WHAT YOU ARE ASKED TO DO:
In the listing that follows, retype every line from the first through the one containing "coffee table: present". Pictures are to be left out.

- Opening Delimiter -

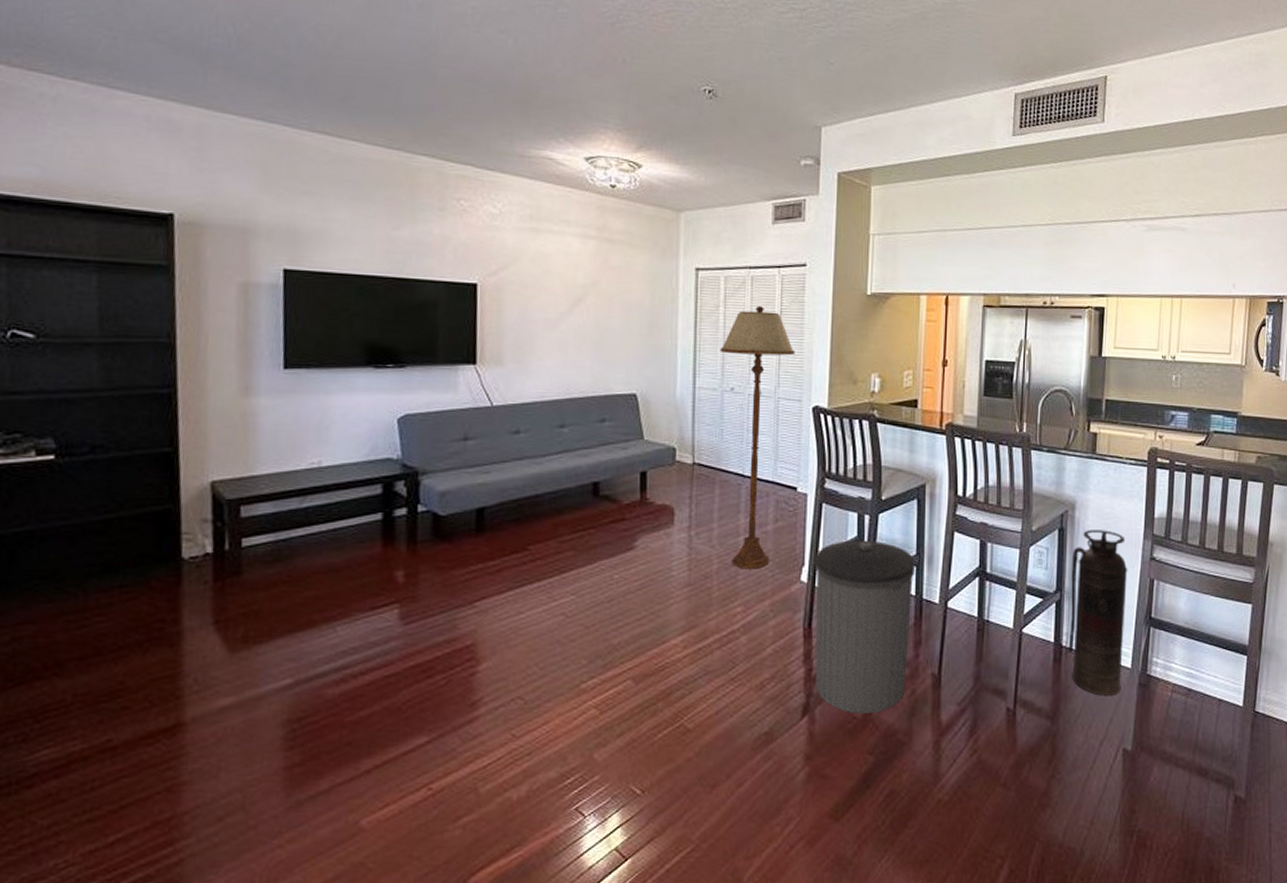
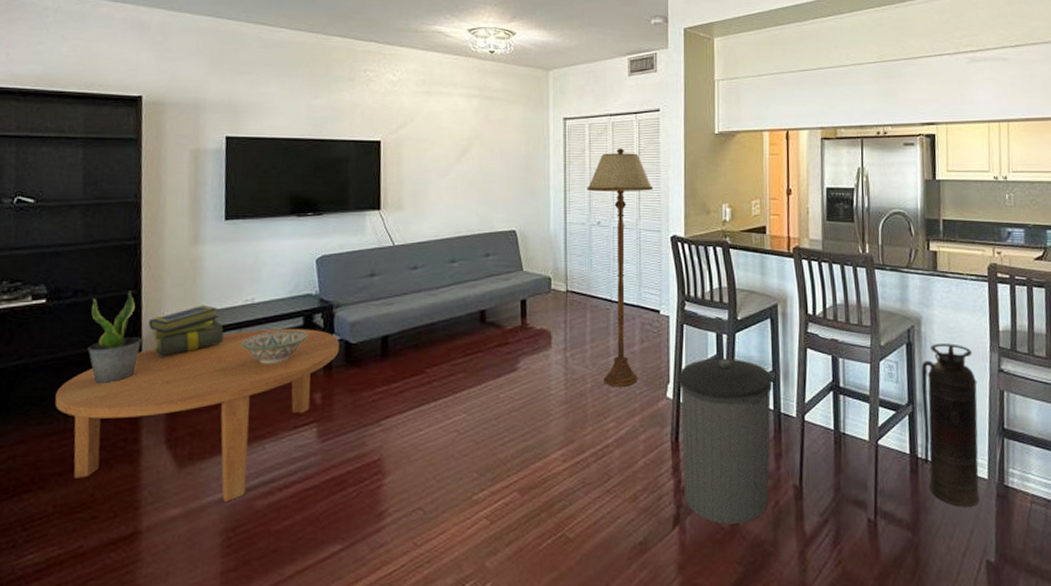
coffee table: none [70,496,426,690] -> present [54,328,339,502]
potted plant: none [111,448,180,557] -> present [88,290,142,385]
stack of books: none [189,467,285,528] -> present [149,304,224,358]
decorative bowl: none [305,500,389,537] -> present [241,330,309,364]

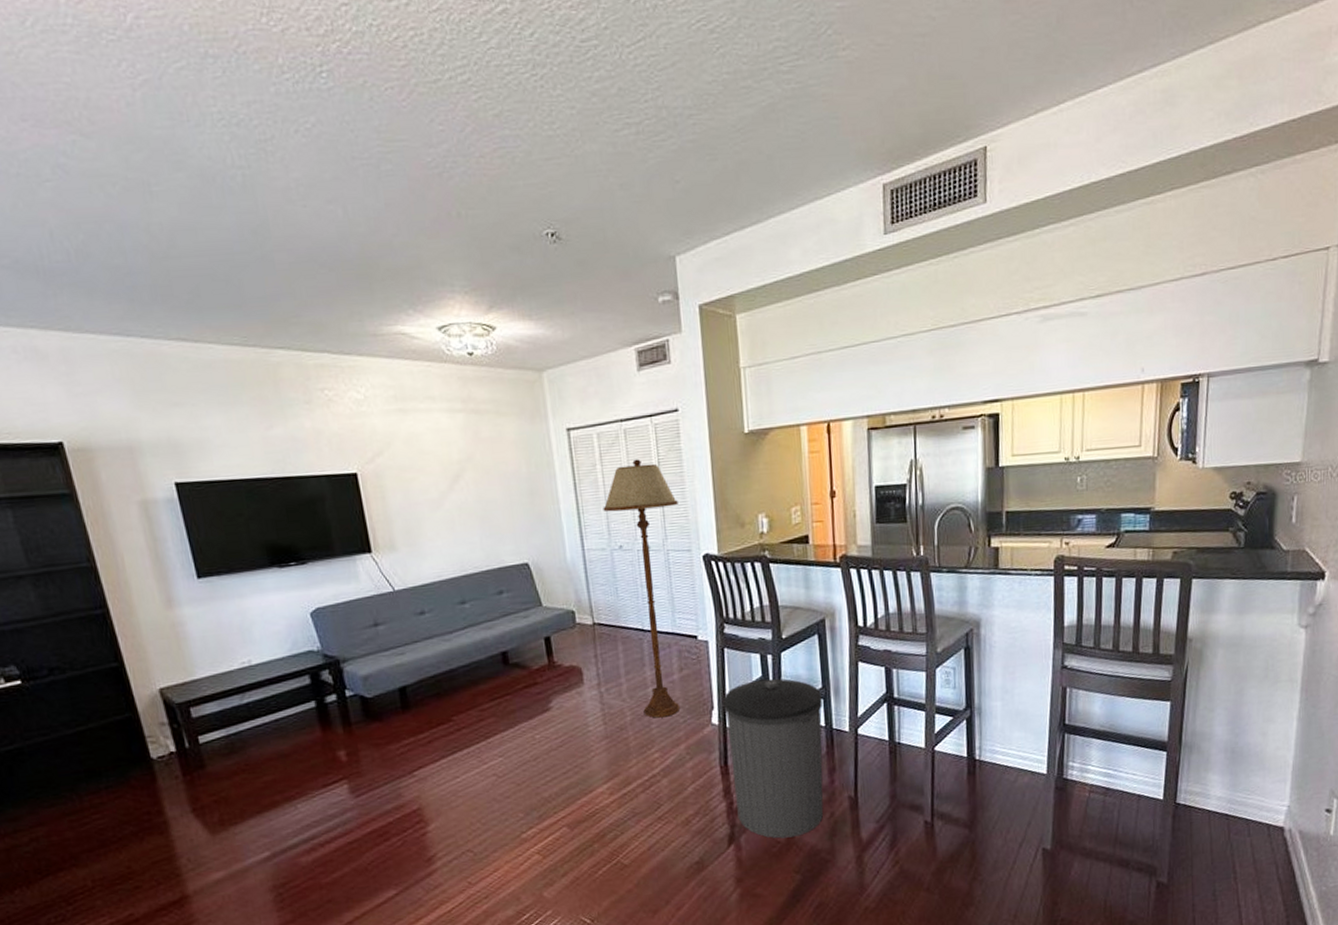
coffee table: present [54,328,339,502] -> none [61,687,356,861]
potted plant: present [88,290,142,385] -> none [73,663,140,762]
stack of books: present [149,304,224,358] -> none [141,671,229,730]
decorative bowl: present [241,330,309,364] -> none [247,689,319,727]
fire extinguisher: present [921,343,980,507] -> none [979,644,1039,803]

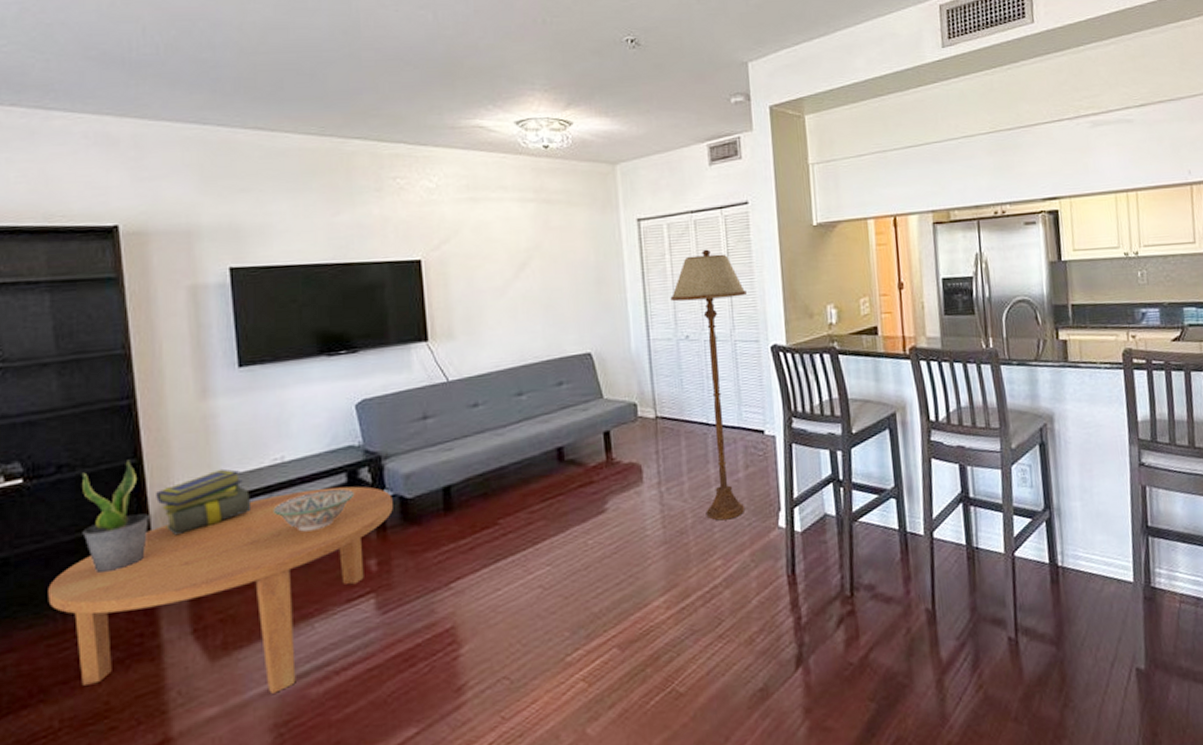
coffee table: none [61,687,356,861] -> present [48,486,393,694]
potted plant: none [73,663,140,762] -> present [82,459,149,574]
stack of books: none [141,671,229,730] -> present [156,468,252,536]
decorative bowl: none [247,689,319,727] -> present [273,489,355,532]
trash can: present [723,678,824,839] -> none [791,476,899,660]

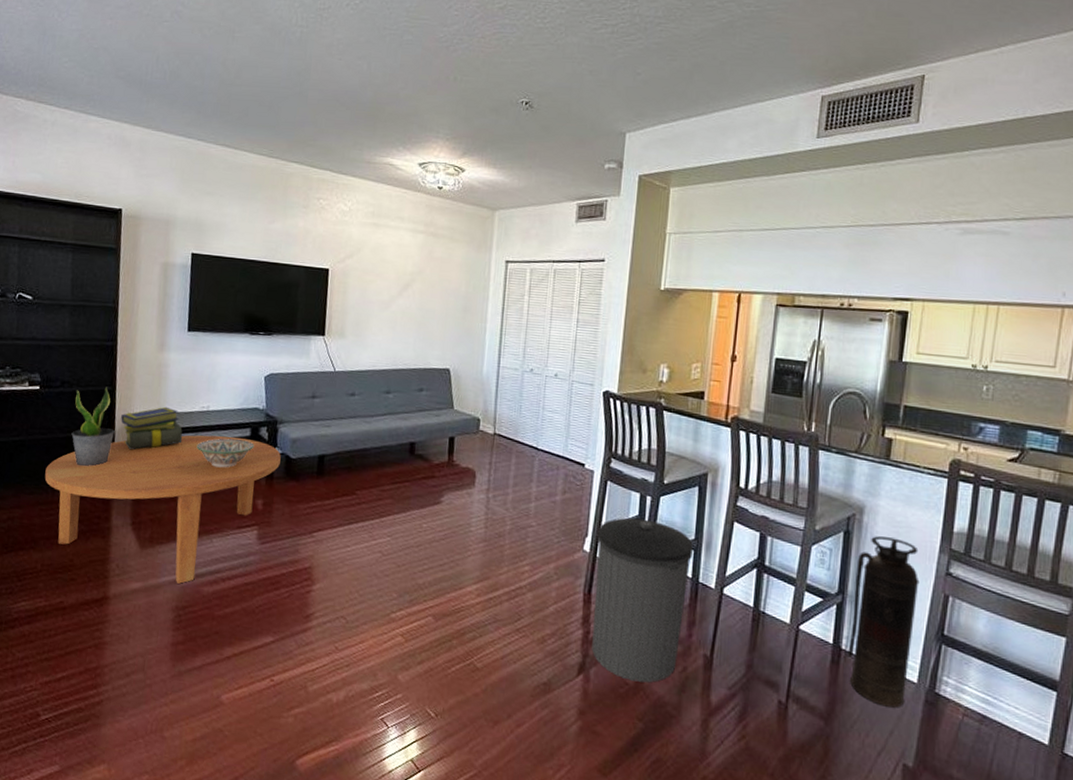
floor lamp: present [670,249,747,521] -> none [522,296,590,534]
trash can: none [791,476,899,660] -> present [592,517,694,683]
fire extinguisher: none [1056,439,1126,615] -> present [847,536,920,708]

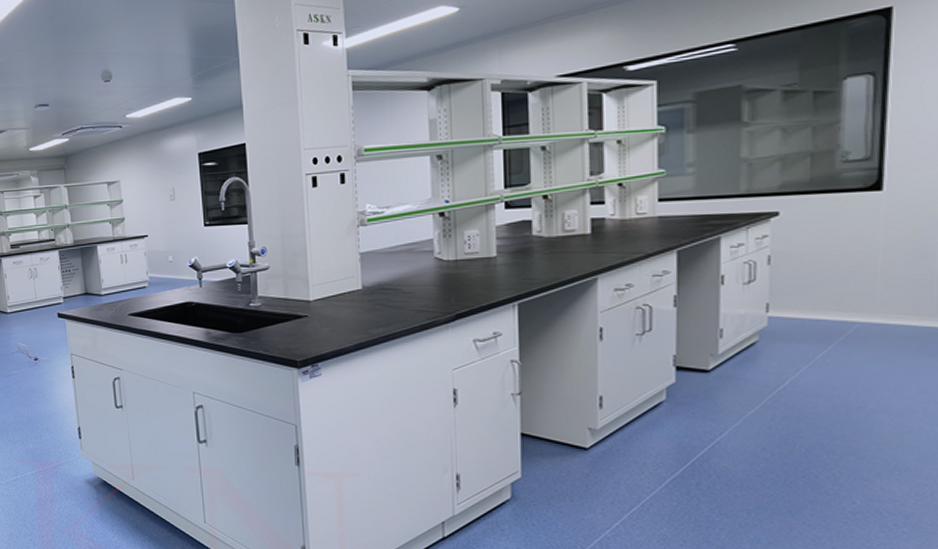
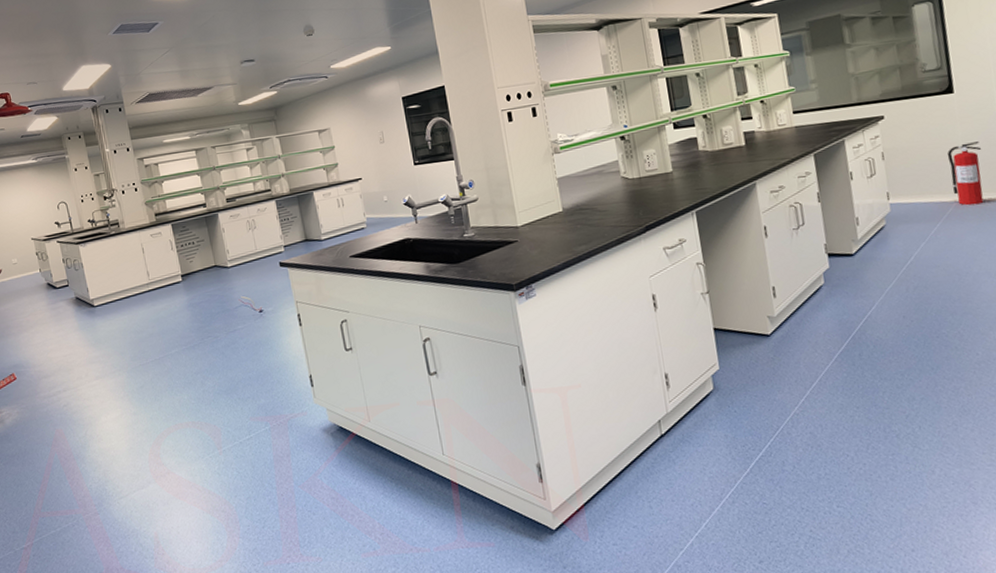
fire extinguisher: none [858,252,909,329] -> present [946,141,984,205]

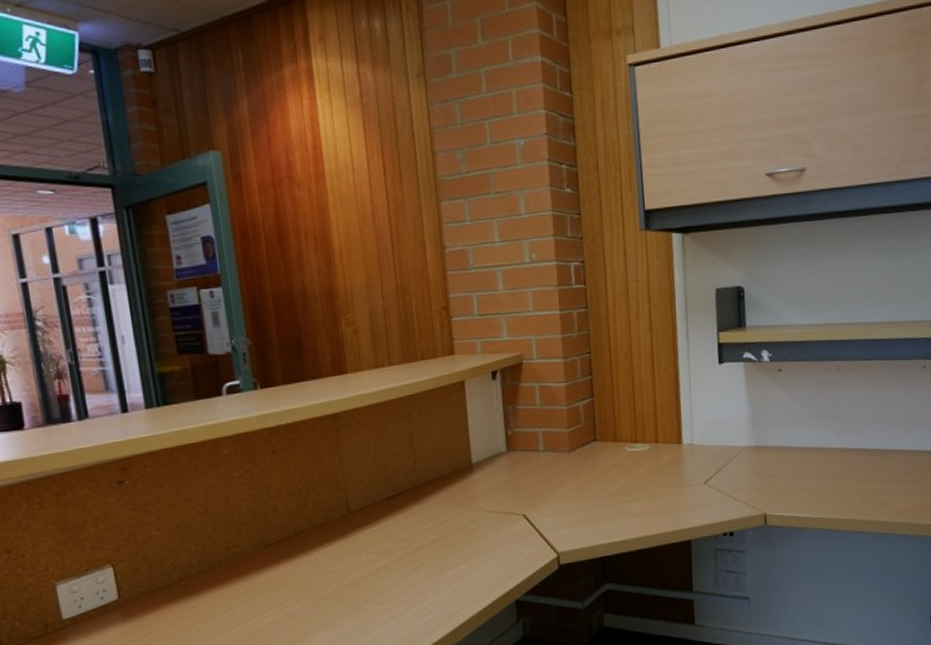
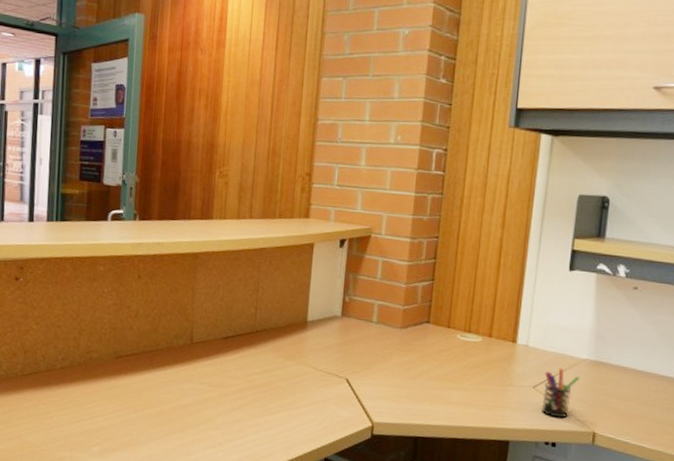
pen holder: none [712,458,745,508] -> present [542,367,580,418]

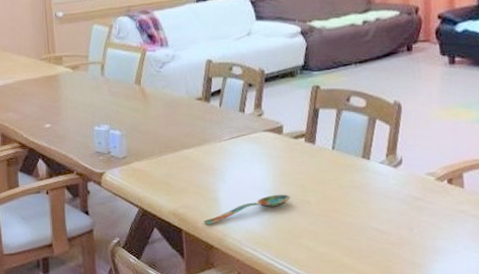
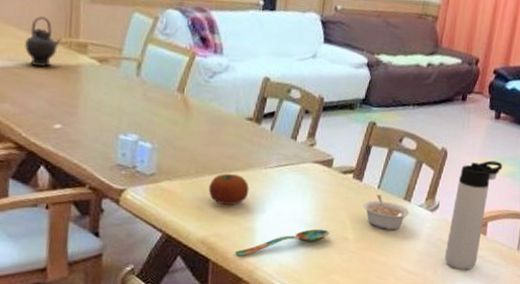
teapot: none [18,41,44,80] -> present [25,16,63,67]
fruit: none [172,149,208,178] -> present [208,173,249,205]
legume: none [320,155,371,190] -> present [363,194,409,230]
thermos bottle: none [418,108,468,227] -> present [445,160,502,270]

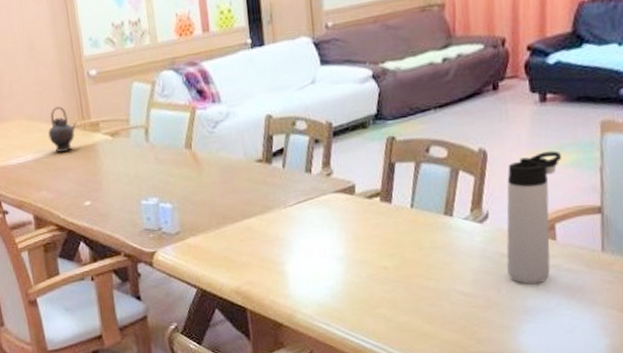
fruit: present [208,173,249,205] -> none [232,218,273,252]
spoon: present [235,229,330,256] -> none [271,261,366,301]
legume: present [363,194,409,230] -> none [398,214,454,252]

- Closing Delimiter -

WRITTEN RESPONSE:
coffee table: none [70,496,426,690] -> present [54,328,339,502]
potted plant: none [111,448,180,557] -> present [88,290,142,385]
stack of books: none [189,467,285,528] -> present [149,304,224,358]
decorative bowl: none [305,500,389,537] -> present [241,330,309,364]

coffee table: present [54,328,339,502] -> none [61,687,356,861]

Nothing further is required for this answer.